Foi, em larga medida, a ação obstinada de Herbert de Souza, o Betinho, que nutriu em muitos brasileiros o sentimento de que boa parte das políticas públicas voltadas ao enfrentamento das gravíssimas questões sociais no Brasil pecavam -e ainda pecam- pela inoperância.
Talvez como nenhuma outra personalidade pública desvinculada de governos e militâncias partidárias, Betinho soube encarnar em sua vida pessoal e pública algumas das causas sociais de maior apelo popular nos últimos anos.
Cantado por Elis Regina, o "irmão do Henfil" simbolizou inicialmente o clamor pela anistia política nos estertores do regime militar.

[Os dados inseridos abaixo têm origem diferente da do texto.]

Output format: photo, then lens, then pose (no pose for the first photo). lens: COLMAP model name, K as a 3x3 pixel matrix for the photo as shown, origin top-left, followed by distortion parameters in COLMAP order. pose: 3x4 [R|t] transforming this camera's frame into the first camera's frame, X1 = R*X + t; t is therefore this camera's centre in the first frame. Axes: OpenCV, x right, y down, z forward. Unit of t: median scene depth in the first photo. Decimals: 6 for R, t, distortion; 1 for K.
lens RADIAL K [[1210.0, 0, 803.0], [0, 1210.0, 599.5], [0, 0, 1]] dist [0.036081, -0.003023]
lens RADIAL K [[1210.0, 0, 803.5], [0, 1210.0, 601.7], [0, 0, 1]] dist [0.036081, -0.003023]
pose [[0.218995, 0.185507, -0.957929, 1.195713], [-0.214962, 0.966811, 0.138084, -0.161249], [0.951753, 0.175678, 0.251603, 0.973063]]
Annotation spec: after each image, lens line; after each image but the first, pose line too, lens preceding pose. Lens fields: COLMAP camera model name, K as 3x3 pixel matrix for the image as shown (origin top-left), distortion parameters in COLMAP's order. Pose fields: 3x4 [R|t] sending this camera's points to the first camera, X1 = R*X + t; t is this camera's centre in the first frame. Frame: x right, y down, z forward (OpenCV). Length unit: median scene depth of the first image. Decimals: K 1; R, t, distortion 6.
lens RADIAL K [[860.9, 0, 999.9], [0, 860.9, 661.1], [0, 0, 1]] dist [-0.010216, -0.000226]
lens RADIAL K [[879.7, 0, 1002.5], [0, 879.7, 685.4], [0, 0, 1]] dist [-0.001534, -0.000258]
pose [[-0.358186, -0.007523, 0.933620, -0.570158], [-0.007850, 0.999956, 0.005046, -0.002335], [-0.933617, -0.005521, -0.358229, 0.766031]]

Portador do vírus da Aids, o sociólogo foi um dos primeiros a falar abertamente da doença que o acometeria e, com a convicção de que o escamoteamento das dimensões do mal redundaria em seu agravamento, conquistou autoridade e credibilidade para inspirar campanhas de esclarecimento popular sobre a urgência das medidas preventivas.
Na sucessão de novos governos empossados pelo voto popular num Brasil em redemocratização, Betinho soube como poucos demonstrar uma saudável descrença em relação aos belos discursos que, invariavelmente, declaravam altissonantes a "prioridade do social" e que afinal desembocavam em pífias ações.
As campanhas intensivas que comandou contra a fome e a miséria, pouco programáticas e quase despidas de ortodoxia ideológica, pareciam dizer a todo tempo que certas demandas sociais não poderiam esperar por frutos do "longo prazo", anunciados pelas políticas governamentais que eventualmente se dignassem a contemplar a indigência na cidade e no campo.
Por isso, talvez houvesse mais equívocos do que acertos nas críticas dos que denunciavam seu "mero assistencialismo". A abnegação de Betinho provou que o imediatismo também é necessário quando vidas humanas estão à beira do perecimento.